**ACTION ITEM**
Extract all lines in the data that contain the word "günlük".

------ EXERCISE MATERIALS ------

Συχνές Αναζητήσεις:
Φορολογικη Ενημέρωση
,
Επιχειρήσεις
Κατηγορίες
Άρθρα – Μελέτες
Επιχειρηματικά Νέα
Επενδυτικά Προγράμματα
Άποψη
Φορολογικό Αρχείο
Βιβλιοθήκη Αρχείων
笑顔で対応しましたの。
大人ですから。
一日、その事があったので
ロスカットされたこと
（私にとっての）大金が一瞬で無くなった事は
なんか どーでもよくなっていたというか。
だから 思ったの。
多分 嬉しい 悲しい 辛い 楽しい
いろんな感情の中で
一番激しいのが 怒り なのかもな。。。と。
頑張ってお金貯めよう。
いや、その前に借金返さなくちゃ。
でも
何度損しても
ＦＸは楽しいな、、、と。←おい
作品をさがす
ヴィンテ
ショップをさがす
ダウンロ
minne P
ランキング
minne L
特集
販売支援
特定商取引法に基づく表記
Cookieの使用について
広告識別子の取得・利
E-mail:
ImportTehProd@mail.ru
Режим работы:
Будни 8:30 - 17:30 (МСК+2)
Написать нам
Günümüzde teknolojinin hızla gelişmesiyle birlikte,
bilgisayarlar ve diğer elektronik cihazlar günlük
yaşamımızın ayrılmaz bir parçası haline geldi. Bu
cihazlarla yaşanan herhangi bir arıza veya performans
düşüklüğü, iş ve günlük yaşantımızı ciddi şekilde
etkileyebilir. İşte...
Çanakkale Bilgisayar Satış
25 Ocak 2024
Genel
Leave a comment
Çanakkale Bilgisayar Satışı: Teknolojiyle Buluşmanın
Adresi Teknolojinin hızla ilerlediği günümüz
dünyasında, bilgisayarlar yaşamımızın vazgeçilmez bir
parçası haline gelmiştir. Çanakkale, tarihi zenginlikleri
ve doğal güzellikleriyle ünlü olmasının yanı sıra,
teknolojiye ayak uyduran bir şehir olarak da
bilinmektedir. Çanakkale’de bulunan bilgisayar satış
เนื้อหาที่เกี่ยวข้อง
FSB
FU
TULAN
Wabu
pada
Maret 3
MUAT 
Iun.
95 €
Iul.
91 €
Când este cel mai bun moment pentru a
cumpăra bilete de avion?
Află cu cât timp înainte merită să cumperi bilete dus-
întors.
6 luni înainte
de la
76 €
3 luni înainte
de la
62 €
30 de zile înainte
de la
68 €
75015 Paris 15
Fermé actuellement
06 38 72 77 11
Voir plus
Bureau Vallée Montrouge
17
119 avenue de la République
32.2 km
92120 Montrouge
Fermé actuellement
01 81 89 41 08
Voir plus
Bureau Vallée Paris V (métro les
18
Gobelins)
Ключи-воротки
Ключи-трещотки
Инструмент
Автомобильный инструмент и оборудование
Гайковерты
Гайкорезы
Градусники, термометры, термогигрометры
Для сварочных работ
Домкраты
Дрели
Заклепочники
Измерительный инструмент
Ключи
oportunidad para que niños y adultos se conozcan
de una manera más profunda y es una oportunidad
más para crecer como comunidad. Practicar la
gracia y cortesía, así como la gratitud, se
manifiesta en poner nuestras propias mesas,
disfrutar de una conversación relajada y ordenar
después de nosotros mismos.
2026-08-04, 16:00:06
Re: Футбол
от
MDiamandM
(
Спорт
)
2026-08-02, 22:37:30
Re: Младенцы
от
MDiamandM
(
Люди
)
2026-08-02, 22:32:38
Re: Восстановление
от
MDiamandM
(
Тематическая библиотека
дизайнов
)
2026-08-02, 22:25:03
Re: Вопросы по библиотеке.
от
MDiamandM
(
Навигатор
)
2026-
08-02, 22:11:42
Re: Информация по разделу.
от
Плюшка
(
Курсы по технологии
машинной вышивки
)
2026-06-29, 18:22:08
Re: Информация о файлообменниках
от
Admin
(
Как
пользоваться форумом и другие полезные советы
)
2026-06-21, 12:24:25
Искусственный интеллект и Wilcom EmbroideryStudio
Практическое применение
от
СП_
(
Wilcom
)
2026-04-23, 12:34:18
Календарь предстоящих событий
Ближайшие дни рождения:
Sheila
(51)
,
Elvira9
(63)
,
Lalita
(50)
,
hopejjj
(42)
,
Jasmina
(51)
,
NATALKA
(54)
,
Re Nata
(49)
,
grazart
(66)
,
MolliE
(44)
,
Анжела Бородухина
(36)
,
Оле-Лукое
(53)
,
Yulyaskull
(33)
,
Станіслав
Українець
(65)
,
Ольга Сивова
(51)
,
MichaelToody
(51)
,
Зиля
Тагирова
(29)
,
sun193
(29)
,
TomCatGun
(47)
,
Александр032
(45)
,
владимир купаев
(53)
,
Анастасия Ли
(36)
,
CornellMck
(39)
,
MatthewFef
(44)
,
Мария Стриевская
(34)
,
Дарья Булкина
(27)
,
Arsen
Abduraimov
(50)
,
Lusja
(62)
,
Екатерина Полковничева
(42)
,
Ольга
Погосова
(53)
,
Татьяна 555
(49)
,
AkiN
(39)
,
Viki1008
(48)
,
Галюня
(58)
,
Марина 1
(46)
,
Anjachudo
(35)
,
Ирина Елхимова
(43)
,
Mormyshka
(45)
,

------
------ EXERCISE MATERIALS ------

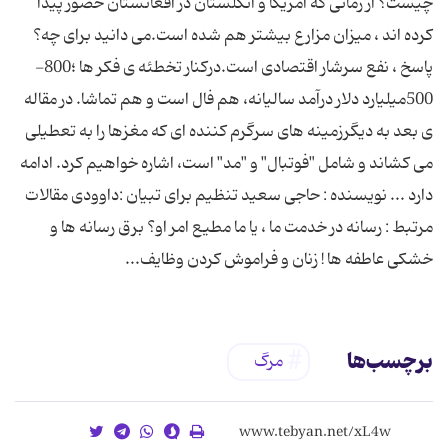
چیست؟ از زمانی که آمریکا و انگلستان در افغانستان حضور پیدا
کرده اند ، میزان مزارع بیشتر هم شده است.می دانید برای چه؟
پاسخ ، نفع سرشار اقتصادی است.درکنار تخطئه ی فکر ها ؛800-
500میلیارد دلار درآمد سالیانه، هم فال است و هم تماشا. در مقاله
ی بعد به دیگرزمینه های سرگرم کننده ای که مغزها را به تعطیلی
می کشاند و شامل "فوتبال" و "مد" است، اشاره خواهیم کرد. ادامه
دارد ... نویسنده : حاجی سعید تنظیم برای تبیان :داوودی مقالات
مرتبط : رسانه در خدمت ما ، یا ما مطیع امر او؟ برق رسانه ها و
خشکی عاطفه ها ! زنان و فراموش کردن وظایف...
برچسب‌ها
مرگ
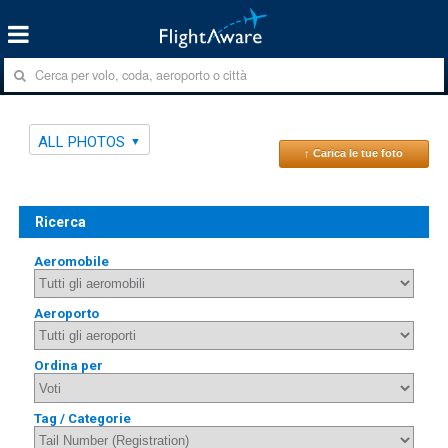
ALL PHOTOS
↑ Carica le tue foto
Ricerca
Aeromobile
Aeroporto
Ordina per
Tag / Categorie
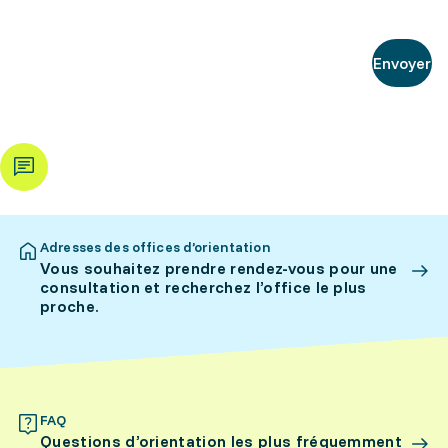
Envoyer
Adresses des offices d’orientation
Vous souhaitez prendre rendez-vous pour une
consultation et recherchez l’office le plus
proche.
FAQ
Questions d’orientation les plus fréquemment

------
------ EXERCISE MATERIALS ------

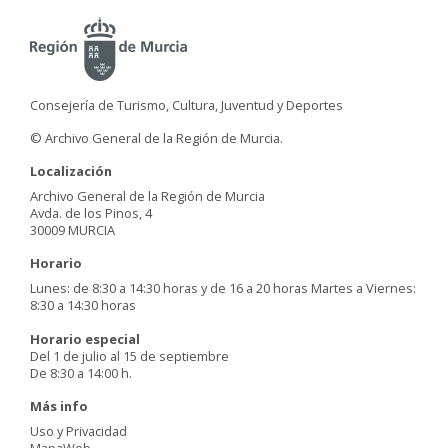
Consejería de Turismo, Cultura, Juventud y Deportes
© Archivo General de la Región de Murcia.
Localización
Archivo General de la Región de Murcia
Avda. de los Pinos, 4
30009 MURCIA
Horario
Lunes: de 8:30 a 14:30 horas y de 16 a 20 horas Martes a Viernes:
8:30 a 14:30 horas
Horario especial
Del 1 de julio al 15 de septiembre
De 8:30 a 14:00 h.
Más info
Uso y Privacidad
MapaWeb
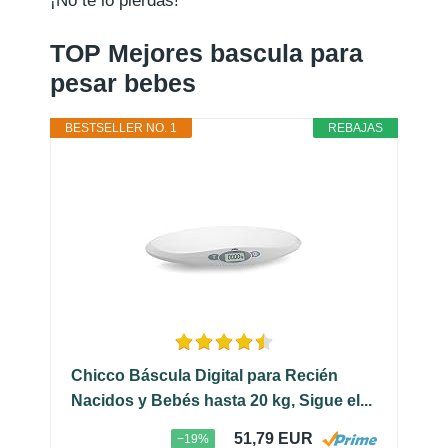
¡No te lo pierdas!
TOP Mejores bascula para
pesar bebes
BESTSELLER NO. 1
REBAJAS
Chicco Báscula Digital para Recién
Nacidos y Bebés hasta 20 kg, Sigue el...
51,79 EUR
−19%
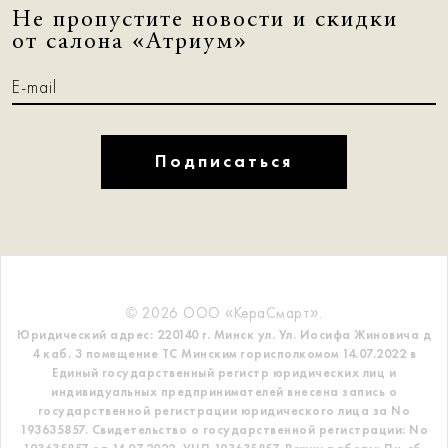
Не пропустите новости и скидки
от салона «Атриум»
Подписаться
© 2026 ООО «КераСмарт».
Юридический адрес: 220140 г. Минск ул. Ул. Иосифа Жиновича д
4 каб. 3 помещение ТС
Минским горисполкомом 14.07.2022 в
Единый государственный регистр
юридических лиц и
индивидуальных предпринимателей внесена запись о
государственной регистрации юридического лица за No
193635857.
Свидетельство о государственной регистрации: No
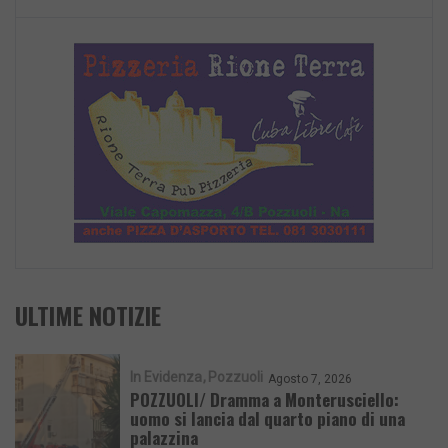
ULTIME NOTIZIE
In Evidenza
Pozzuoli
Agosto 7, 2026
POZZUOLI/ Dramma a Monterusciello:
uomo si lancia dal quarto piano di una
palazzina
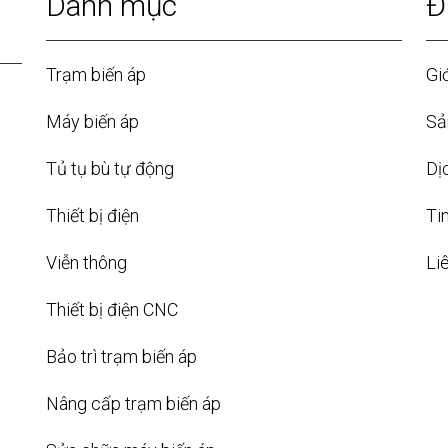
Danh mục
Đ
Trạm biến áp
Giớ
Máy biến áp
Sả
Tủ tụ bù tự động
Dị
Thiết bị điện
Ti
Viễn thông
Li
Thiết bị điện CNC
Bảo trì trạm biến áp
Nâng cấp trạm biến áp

------

**YOUR RESPONSE**
bilgisayarlar ve diğer elektronik cihazlar günlük
düşüklüğü, iş ve günlük yaşantımızı ciddi şekilde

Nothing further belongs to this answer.